Information provided
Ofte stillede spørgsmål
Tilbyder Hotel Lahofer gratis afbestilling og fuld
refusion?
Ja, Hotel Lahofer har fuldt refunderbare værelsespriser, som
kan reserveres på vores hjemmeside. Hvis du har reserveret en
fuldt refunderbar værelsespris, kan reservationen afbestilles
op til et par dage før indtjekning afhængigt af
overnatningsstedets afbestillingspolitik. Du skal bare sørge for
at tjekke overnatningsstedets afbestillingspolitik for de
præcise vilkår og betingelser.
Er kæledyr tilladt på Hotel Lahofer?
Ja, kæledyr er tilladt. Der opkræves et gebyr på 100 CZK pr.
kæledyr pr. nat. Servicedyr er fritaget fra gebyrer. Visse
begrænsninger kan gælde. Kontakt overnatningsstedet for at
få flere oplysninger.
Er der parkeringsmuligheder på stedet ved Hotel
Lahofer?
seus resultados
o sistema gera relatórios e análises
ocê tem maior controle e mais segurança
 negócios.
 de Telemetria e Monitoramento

---

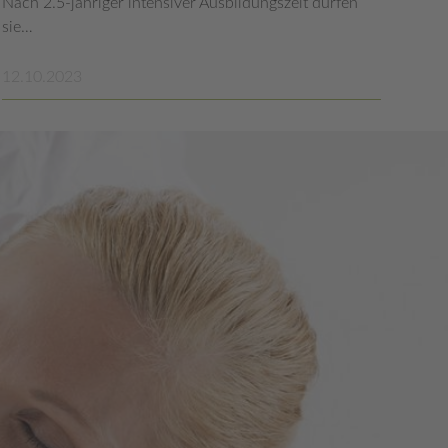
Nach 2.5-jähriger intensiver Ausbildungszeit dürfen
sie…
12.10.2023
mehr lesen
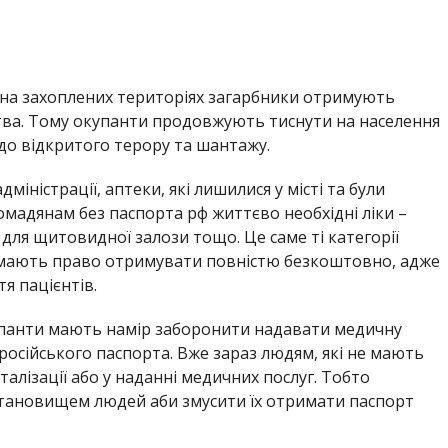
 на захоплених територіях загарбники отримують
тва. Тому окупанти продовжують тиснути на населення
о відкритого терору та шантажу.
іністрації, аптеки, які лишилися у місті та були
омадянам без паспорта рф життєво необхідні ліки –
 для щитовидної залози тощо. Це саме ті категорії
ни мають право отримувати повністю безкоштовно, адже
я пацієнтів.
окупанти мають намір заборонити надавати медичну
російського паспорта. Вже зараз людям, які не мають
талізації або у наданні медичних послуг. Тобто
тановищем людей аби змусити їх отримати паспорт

Try it
Copy the lines starting at the one containing "на захоплених територіях" and ending at the one containing "тановищем людей аби", with both of those lines included.

Response area
 на захоплених територіях загарбники отримують
тва. Тому окупанти продовжують тиснути на населення
о відкритого терору та шантажу.
іністрації, аптеки, які лишилися у місті та були
омадянам без паспорта рф життєво необхідні ліки –
 для щитовидної залози тощо. Це саме ті категорії
ни мають право отримувати повністю безкоштовно, адже
я пацієнтів.
окупанти мають намір заборонити надавати медичну
російського паспорта. Вже зараз людям, які не мають
талізації або у наданні медичних послуг. Тобто
тановищем людей аби змусити їх отримати паспорт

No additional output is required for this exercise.